Although noting the 1% year-to-year increase in cattle outside feedlots Jan. 1, analysts with USDA’s Economic Research Service (ERS) analysts explain, “With continued large supplies of cattle in feedlots and a slower expected pace of placements in early 2019, feeder steer prices in first-half 2019 were little changed, but prices in second-half 2019 were raised as calf supplies are expected to be tighter.”
In the latest Livestock, Dairy and Poultry Outlook (LDPO), USDA bumped up its expectation for feeder steer prices to $141-$149, with a midpoint price of $145 per cwt.
Fed prices soften
Negotiated cash fed cattle prices were mainly $1 lower at $127 per cwt. in the Southern Plains and Northern Plains through Friday afternoon. Dressed trade in the western Corn Belt was steady at $204-$205.
Except for 57 cents lower in spot Apr, Live Cattle futures closed an average of 68 cents higher week to week on Friday. Part of the support came from the latest winter storm and continued pressure on feedlot performance.
The average dressed steer carcass weight for the week ending Mach. 2 was 9 pounds less than a year earlier at 874 pounds, according to USDA’s Actual Slaughter Under Federal Inspection report. Dressed heifer carcass weights were 15 pounds lighter at 813 pounds.
However, the biggest boost to Live Cattle likely stemmed from a massive rally in Lean Hog futures, which moved an average of $7.01 higher through the front six contracts from Monday through Friday. Apparently, traders are becoming more convinced that African Swine Fever in China will ultimately lead to a significant increase in U.S. pork exports, either directly or to fill supply gaps left by other global exporters.
Bottom line, cattle futures prices at the end of the week, coupled with record or near record-large open interest, should give market bears plenty to think about.
Griffith believes fed cattle prices can still make a run at $130.
“The number of fed cattle marketed in 2019 is anticipated to be lower than in 2018 as feedlots continue to slow the pace of marketings,” say ERS analysts, in the LDPO. “Since the February Outlook report, fed cattle prices have continued their seasonal trend upward; prices typically peak in the spring.
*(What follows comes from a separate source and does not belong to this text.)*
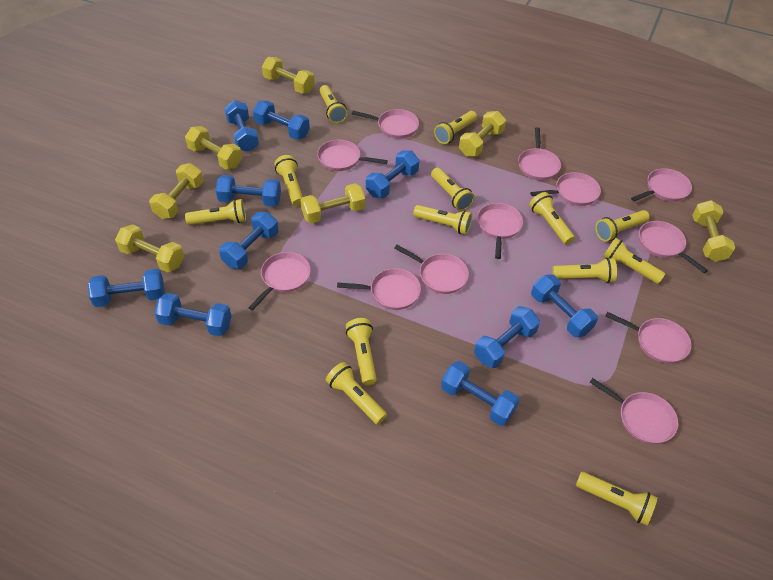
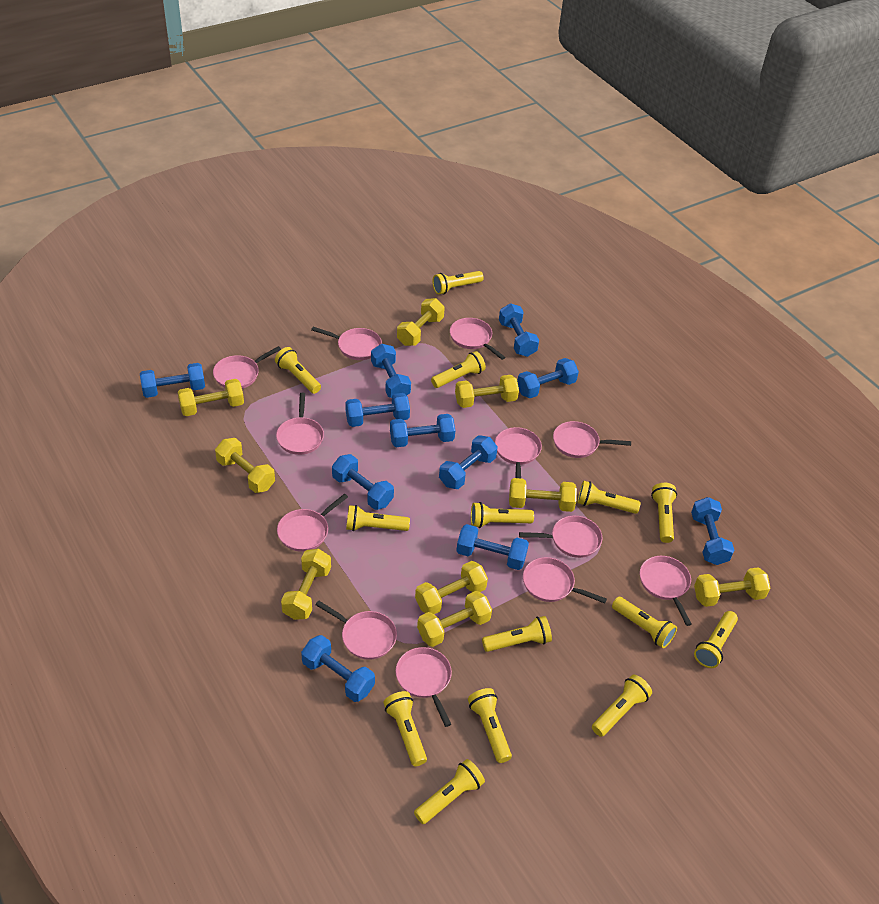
blue dumbbell: 10 -> 11
yellow dumbbell: 7 -> 9
yellow flashlight: 13 -> 14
This reflects a period when fewer fed cattle are slaughtered, carcass weights are lighter, and demand picks up in anticipation of the grilling season. The current pace of slaughter, combined with lower carcass weights, could help support higher boxed-beef prices.”
Based on current price data, expected lower marketings and lighter carcass weights this year, those analysts note the fed steer price forecast for this year was raised to $116-$123 per cwt.
Potential remains for beef value
Choice wholesale beef value was 86¢higher week to week on Friday at $226.99 per cwt. Select was $1.44 lower at $217.34.
“One could assume that beef consumption in the Northeast portion of the United States has been negatively impacted by the snow and rain the past several weeks,” Griffith says. “If that is a true statement, then the beef cutout has failed to experience its full potential this winter.
“Additionally, it could mean there will be pent up beef demand in the most densely populated portion of the country, which could lead to strong positive price movement once consumers are able to make their way to restaurants and meat counters. If such a run is made on the beef market, it may coincide with traditionally strong spring demand, which could result in a skyrocketing market,” Griffith says.
“It may be more probable to see a jump in prices once consumers are able to navigate from their homes, and then a slower and steadier increase for the spring market.”